Each comes with a CD for installation, a detailed instruction manual (and on-screen tutorial), and a telephone-operator-style headset and microphone. What they offer and how they work are very similar. NaturallySpeaking Preferred costs $199 ViaVoice Advanced Edition, from IBM, costs $99.95 and Voice Xpress Advanced (which I did not review), also from Lernout & Hauspie, costs $79. There are three leading dictation systems, and it's easy to try each one for yourself, because each comes with a thirty-day money-back guarantee. Now I know that if my hands stopped working, I could still at least compose e-mail. With Version 5 of NaturallySpeaking, released in August, Lernout & Hauspie has gained an edge in dictation technology. Dragon has been a small but admired contender in this field for more than a decade this year it was acquired by Lernout & Hauspie, a Belgian firm that has battled IBM for overall leadership in commercial speech-recognition technology.

speech to text device

It comes from Dragon Systems, of Newton, Massachusetts, and it's called Dragon NaturallySpeaking. What I find exciting is the debut of the first plausible dictation technology.

#Speech to text device plus

They're easier because the options the system has to consider are limited: after the voice-mail system asks you to press or say "two," it doesn't have to be able to distinguish "two" from "to" or "too." It needs only to know that all of them, plus "dew" and "do," sound similar - and different from "four," "for," and "pour" or "three," "tree," and "the."

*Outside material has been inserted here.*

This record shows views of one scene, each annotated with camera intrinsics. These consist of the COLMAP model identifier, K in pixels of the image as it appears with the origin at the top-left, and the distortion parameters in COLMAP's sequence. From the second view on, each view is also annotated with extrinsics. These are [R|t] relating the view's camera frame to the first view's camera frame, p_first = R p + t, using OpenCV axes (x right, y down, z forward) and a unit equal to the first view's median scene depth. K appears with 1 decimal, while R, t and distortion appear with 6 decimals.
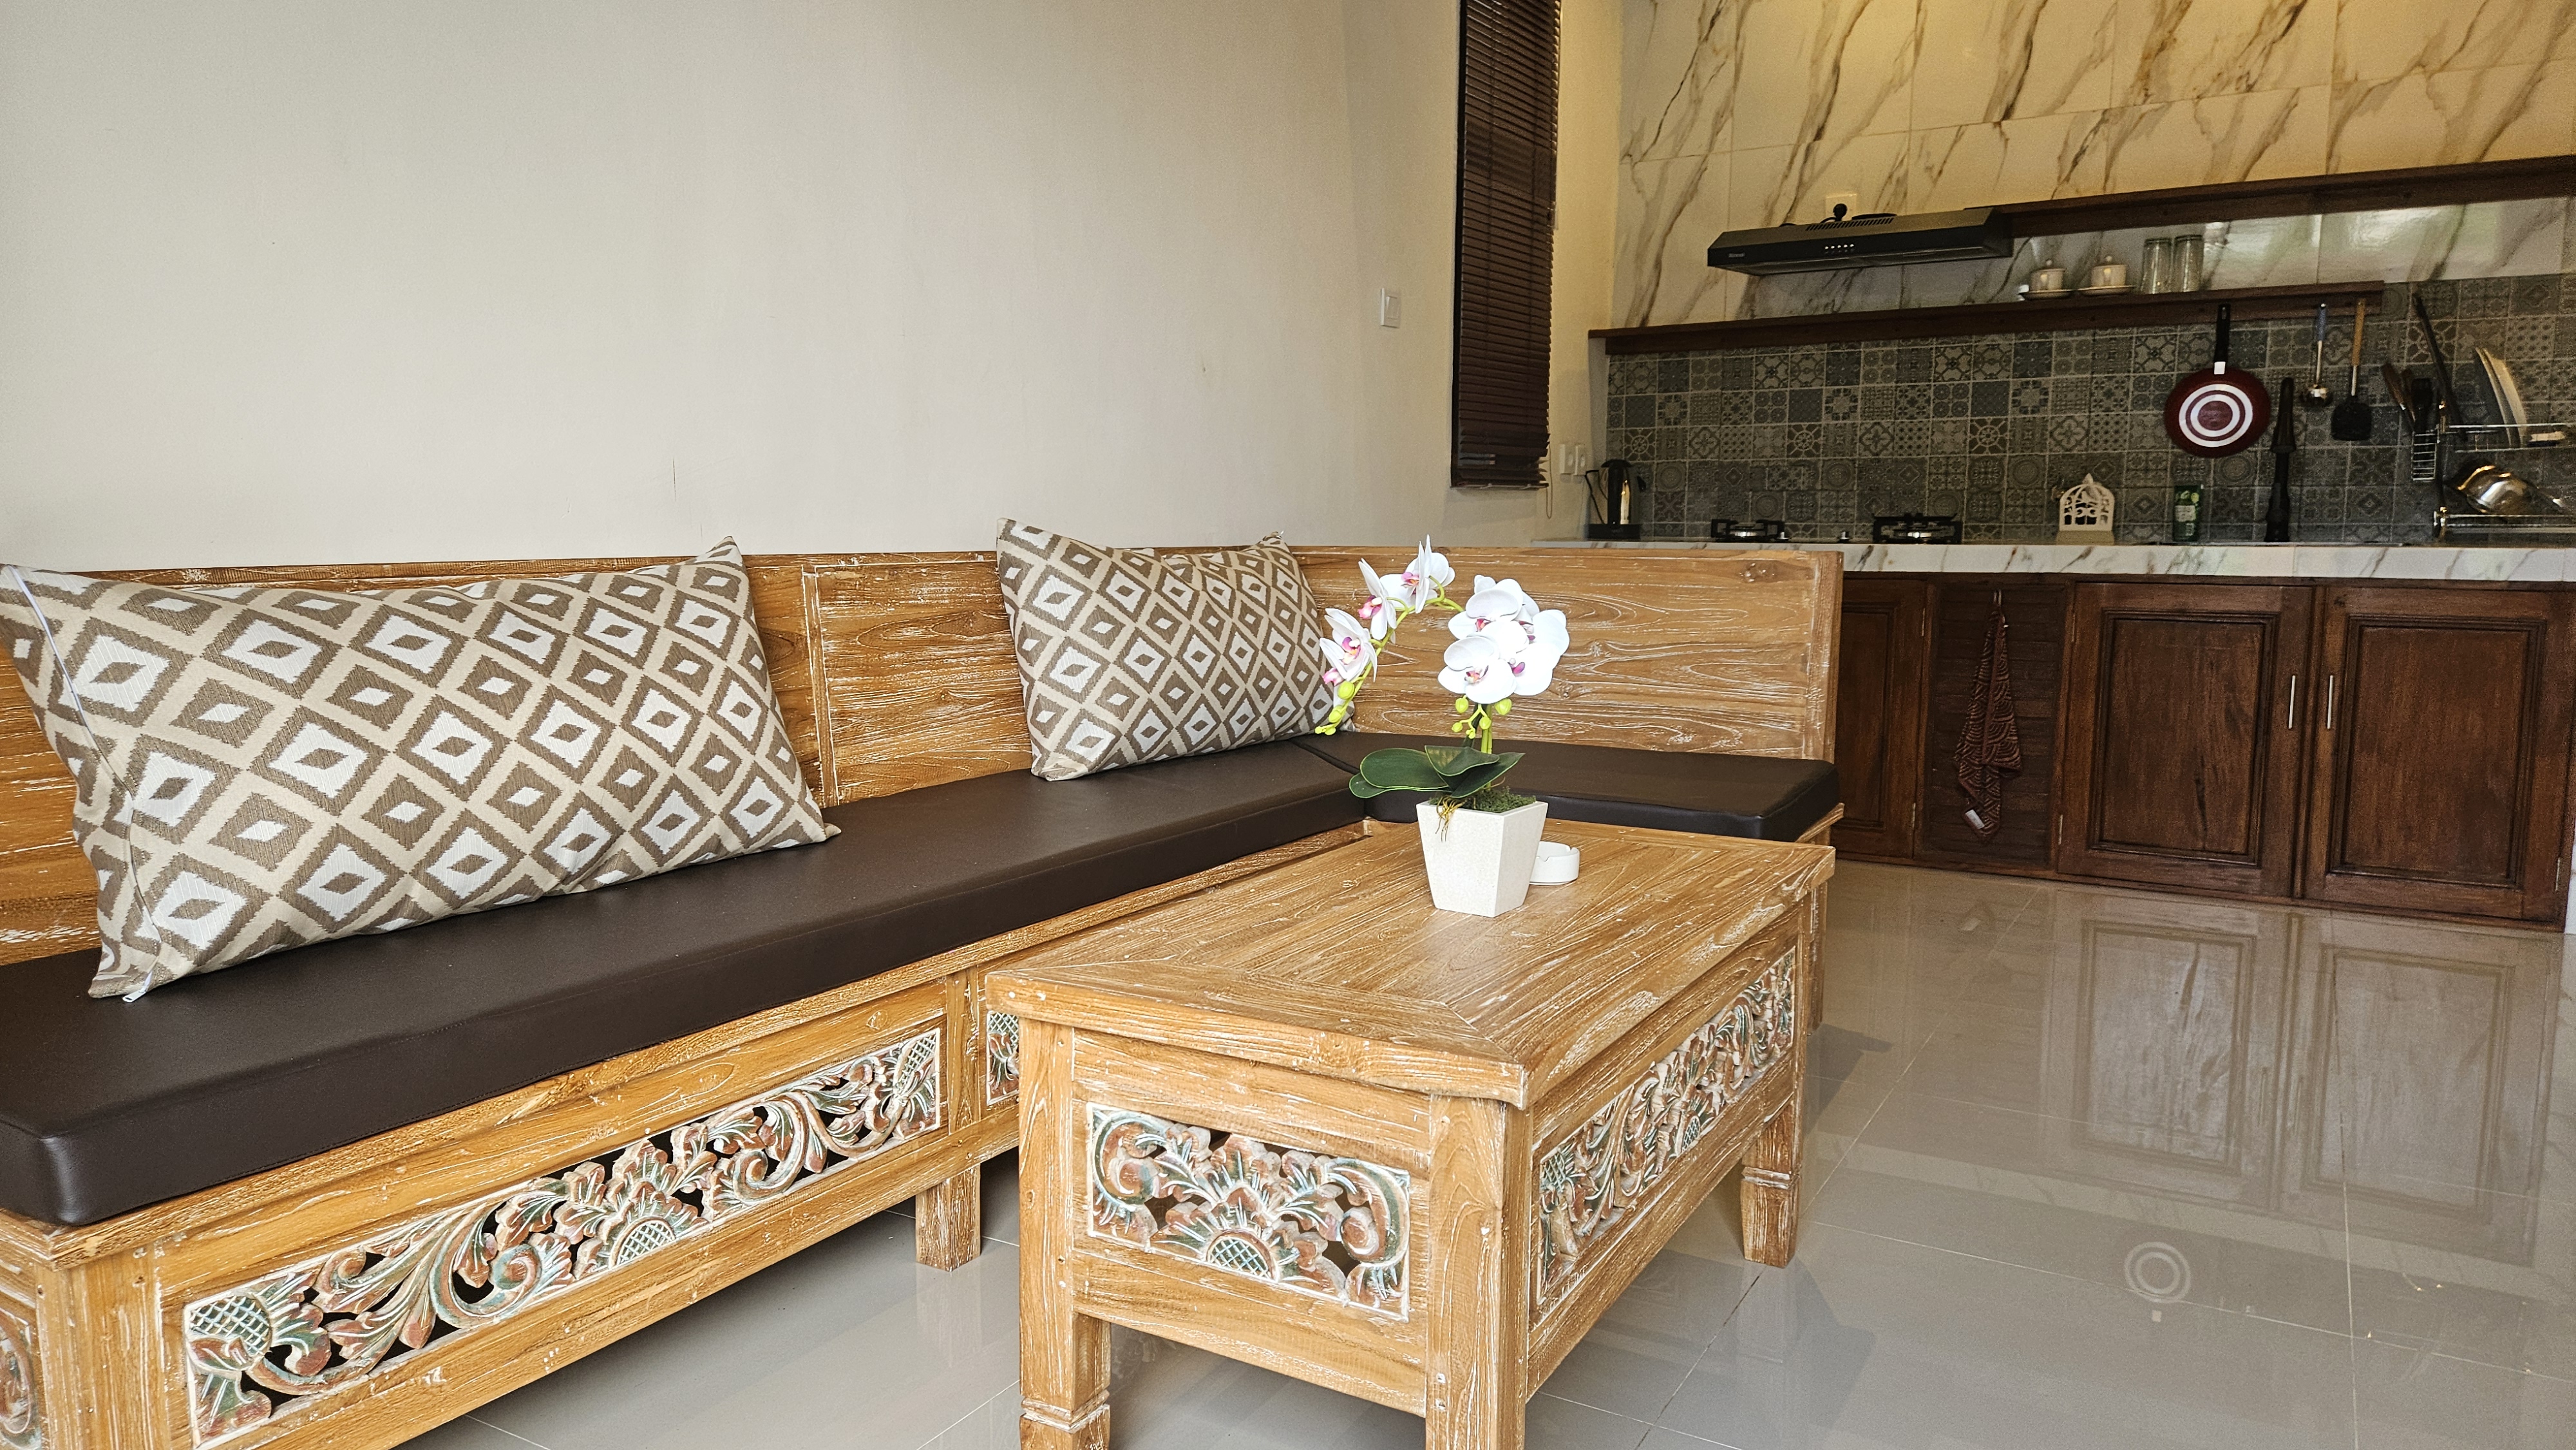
lens RADIAL K [[1779.2, 0, 1275.7], [0, 1779.2, 719.0], [0, 0, 1]] dist [0.078890, -0.072688]
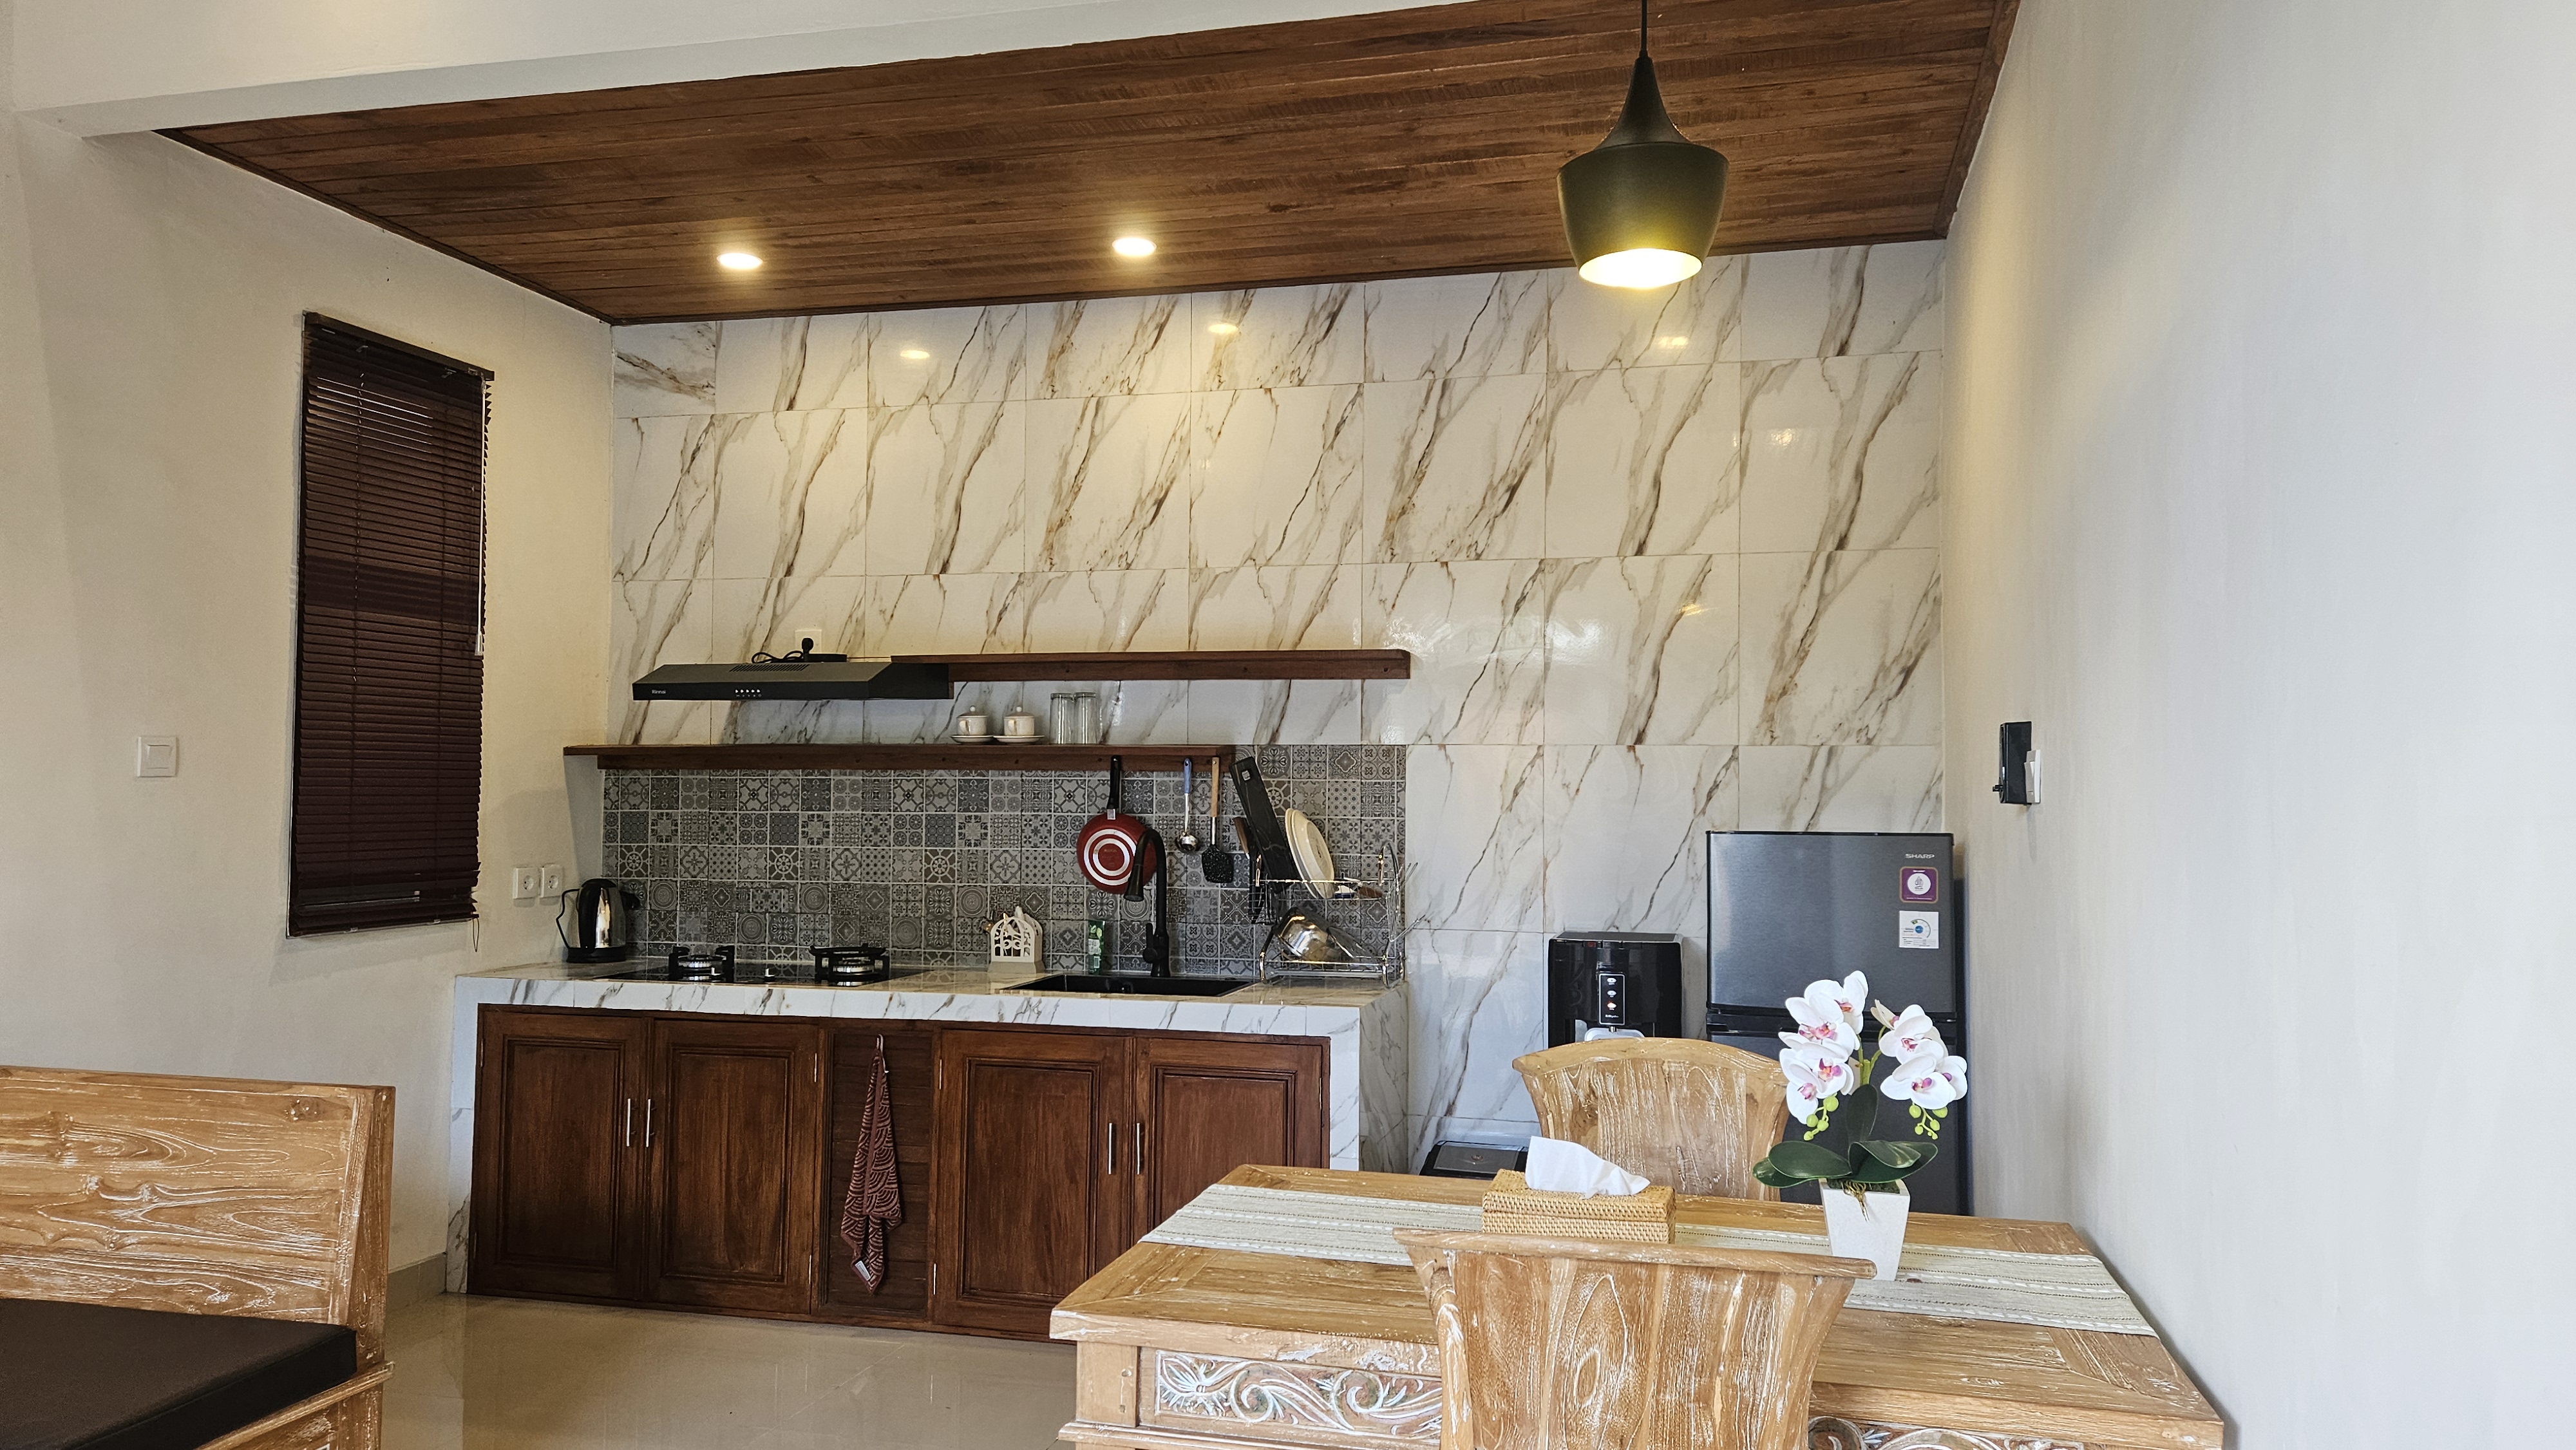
lens RADIAL K [[1779.2, 0, 1289.7], [0, 1779.2, 736.6], [0, 0, 1]] dist [0.078890, -0.072688]
pose [[0.951475, 0.019388, 0.307113, 0.286293], [0.030106, 0.987360, -0.155605, -0.068750], [-0.306248, 0.157301, 0.938866, -0.038886]]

#Speech to text device full

Embedded systems have a very wide range of potential uses, and they're technically easier to pull off than full "dictation" systems, which aspire to let the user say anything he might otherwise enter on a keyboard. This ranges from the familiar speech options in voice-mail systems ("To keep holding forever, please press or say 'two'") to hand-held devices that will record spoken appointments or phone numbers. People within the computing industry are mainly excited about the business potential of "embedded" voice-recognition technology. It doesn't do what I dream of, yet, but it does do important things well. Hardened by this experience, I hesitate to say what I'm about to, but here it is: the great new version may have arrived - or at least a significantly better version. The demo person would start talking about the great new version that would be available next year.

speech to text device

But if someone in the audience asked to see the computer handle a different phrase, or if someone with a different voice tried the same phrase, the system would be stumped. At the shows the creator of each new system would carefully utter a phrase, which the computer would faithfully render on its screen. The demonstrations I saw at computer shows, starting in the mid-1980s, left me with the impression that the speech-text barrier in technology was as formidable as the blood-brain barrier long seemed to be in medicine. For years I despaired that such a machine would ever exist.